I am trying to setup mitmproxy so that I can make a request from my browser to https://{my-domain}
and have it return a response from my local server running at http://localhost:3000 instead, but I cannot get the https request to reach my local server. I see the debugging statements from mitmproxy. Also, I can get it working for http traffic, but not for https.
I read the mitmproxy addon docs and api docs I've installed the cert and I can monitor https through the proxy.

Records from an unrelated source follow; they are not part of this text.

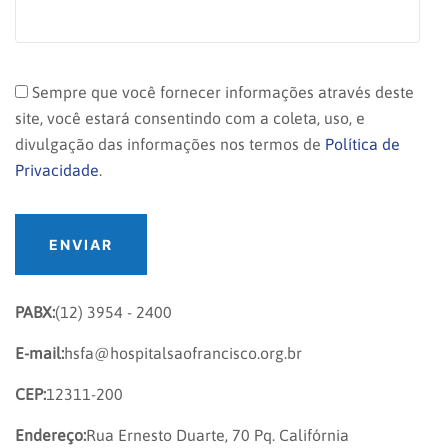
Sempre que você fornecer informações através deste
site, você estará consentindo com a coleta, uso, e
divulgação das informações nos termos de
Política de
Privacidade
.
ENVIAR
PABX:
(12) 3954 - 2400
E-mail:
hsfa@hospitalsaofrancisco.org.br
CEP:
12311-200
Endereço:
Rua Ernesto Duarte, 70 Pq. Califórnia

I'm using Mitmproxy: 4.0.4 and Python: 3.7.4
This is my addon (local-redirect.py) and how I run mitmproxy:
from mitmproxy import ctx
import mitmproxy.http
class LocalRedirect:
def __init__(self):
print('Loaded redirect addon')
def request(self, flow: mitmproxy.http.HTTPFlow):
if 'my-actual-domain-here' in flow.request.pretty_host:
ctx.log.info("pretty host is: %s" % flow.request.pretty_host)
flow.request.host = "localhost"
flow.request.port = 3000
flow.request.scheme = 'http'
addons = [
LocalRedirect()
]
$ mitmdump -s local-redirect.py | grep pretty
When I visit the url form my server, I see the logging statement, but my browser hangs on the request and there is no request made to my local server.
To start up mitmproxy, type mitmproxy , and it will start up bound to port 8080. The command-line interface (CLI) has VIM-like keybindings. q will quit, and arrow keys or h , j , k , l will move you up and down through the request list. ? will load the help, and <<enter>> will drill in on a specific request.
By default, mitmproxy listens on port 8080. Quick Check: You should already be able to visit an unencrypted HTTP site through the proxy.
mitmproxy is a free and open source interactive HTTPS proxy. mitmproxy is your swiss-army knife for debugging, testing, privacy measurements, and penetration testing. It can be used to intercept, inspect, modify and replay web traffic such as HTTP/1, HTTP/2, WebSockets, or any other SSL/TLS-protected protocols.
Mitmproxy connects to the server, and establishes a TLS connection using the SNI hostname indicated by the client. The server responds with the matching certificate, which contains the CN and SAN values needed to generate the interception certificate.
The above addon was fine, however my local server did not support HTTP2.
Using the --no-http2
option was a quick fix:
mitmproxy -s local-redirect.py --no-http2 --view-filter localhost
or
mitmdump -s local-redirect.py --no-http2 localhost
If you love us? You can donate to us via Paypal or buy me a coffee so we can maintain and grow! Thank you!